Which lines of the records contain "reducing"? Collect every one of them.

━━ PROVIDED DATA ━━

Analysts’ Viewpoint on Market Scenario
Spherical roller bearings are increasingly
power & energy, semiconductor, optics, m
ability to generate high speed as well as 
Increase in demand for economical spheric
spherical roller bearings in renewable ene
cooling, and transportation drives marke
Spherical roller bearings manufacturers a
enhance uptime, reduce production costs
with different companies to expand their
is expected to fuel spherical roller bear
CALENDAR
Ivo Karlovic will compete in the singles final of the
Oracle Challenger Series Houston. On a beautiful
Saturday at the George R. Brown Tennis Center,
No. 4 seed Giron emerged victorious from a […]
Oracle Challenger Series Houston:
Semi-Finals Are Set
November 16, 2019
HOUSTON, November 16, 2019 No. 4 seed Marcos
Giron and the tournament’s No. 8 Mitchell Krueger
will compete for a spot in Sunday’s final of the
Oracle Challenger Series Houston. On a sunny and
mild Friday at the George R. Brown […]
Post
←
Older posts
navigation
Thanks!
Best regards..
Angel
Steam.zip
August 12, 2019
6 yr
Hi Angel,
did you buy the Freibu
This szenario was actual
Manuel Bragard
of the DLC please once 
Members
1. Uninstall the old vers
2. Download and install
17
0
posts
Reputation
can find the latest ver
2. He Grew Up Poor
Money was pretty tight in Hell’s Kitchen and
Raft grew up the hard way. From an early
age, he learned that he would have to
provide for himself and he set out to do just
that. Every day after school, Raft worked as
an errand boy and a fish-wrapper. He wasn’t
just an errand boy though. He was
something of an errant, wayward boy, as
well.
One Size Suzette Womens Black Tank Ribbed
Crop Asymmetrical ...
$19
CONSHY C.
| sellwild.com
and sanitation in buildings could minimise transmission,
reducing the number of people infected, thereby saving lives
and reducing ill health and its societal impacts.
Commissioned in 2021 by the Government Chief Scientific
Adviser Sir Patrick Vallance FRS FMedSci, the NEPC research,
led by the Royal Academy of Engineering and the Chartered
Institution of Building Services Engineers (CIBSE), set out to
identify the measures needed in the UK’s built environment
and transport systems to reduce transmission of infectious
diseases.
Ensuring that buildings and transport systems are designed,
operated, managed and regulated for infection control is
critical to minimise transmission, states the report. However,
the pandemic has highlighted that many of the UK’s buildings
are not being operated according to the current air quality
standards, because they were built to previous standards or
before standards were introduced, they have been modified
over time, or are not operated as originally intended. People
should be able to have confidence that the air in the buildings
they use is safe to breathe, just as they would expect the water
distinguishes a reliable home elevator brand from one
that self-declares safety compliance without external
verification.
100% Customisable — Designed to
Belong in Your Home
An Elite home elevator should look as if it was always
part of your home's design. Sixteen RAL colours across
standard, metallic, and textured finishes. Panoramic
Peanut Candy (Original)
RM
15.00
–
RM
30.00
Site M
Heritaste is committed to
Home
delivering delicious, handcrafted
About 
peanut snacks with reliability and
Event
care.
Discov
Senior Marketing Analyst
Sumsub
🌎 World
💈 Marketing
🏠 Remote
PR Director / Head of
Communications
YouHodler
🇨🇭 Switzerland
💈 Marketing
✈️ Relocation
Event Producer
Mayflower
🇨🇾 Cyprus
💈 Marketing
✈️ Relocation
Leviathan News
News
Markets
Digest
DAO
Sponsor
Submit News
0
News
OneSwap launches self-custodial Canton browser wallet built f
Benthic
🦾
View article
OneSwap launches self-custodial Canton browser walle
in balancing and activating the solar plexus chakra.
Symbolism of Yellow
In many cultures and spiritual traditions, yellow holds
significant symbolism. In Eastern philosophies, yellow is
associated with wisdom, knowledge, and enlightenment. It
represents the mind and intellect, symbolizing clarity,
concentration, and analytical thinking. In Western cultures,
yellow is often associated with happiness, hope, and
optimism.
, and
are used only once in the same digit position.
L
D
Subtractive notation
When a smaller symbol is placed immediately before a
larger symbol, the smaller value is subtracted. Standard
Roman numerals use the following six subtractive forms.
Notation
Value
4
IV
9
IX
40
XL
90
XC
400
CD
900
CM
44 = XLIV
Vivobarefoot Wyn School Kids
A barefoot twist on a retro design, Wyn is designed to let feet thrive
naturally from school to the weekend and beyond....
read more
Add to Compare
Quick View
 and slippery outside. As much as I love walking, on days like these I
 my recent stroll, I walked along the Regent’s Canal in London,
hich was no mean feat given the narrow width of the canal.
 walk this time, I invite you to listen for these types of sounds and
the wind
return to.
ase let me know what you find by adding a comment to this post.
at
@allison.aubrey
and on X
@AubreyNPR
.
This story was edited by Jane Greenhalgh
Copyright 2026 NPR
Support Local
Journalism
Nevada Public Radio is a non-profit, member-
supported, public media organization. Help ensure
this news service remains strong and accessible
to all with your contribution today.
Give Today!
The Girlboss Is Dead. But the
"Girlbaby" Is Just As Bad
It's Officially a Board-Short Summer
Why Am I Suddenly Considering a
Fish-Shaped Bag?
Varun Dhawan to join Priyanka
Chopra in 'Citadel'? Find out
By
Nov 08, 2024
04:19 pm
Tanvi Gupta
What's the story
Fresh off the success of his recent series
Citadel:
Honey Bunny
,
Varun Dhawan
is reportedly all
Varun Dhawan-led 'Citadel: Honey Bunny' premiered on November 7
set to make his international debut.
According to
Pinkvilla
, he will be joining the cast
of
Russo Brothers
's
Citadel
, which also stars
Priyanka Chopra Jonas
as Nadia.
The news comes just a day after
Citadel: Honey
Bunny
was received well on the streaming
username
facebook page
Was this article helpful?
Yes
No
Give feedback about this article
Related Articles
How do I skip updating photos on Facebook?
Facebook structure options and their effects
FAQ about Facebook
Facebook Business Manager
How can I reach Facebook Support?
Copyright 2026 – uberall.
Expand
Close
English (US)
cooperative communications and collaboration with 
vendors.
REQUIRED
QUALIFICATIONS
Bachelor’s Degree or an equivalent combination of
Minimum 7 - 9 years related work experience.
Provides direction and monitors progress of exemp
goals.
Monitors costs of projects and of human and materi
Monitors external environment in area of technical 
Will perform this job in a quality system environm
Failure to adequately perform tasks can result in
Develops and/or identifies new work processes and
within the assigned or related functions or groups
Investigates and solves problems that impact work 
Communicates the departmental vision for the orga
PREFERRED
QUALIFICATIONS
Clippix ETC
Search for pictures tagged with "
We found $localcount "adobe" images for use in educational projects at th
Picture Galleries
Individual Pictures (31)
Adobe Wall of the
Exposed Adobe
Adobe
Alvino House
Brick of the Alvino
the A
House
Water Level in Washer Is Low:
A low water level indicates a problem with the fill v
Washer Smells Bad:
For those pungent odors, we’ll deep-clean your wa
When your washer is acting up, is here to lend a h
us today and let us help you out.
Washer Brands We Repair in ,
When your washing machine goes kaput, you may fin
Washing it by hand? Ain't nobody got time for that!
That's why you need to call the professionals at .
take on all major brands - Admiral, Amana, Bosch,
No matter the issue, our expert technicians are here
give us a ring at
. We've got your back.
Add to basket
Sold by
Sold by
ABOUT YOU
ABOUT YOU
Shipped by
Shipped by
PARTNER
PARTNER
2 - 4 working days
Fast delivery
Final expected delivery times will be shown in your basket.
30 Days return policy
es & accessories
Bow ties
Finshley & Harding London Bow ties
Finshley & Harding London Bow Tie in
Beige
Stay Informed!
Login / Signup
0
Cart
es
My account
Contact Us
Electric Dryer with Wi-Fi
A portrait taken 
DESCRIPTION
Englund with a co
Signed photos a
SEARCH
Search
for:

━━━

_RESPONSE FOR THIS EXERCISE_.
reducing the number of people infected, thereby saving lives
and reducing ill health and its societal impacts.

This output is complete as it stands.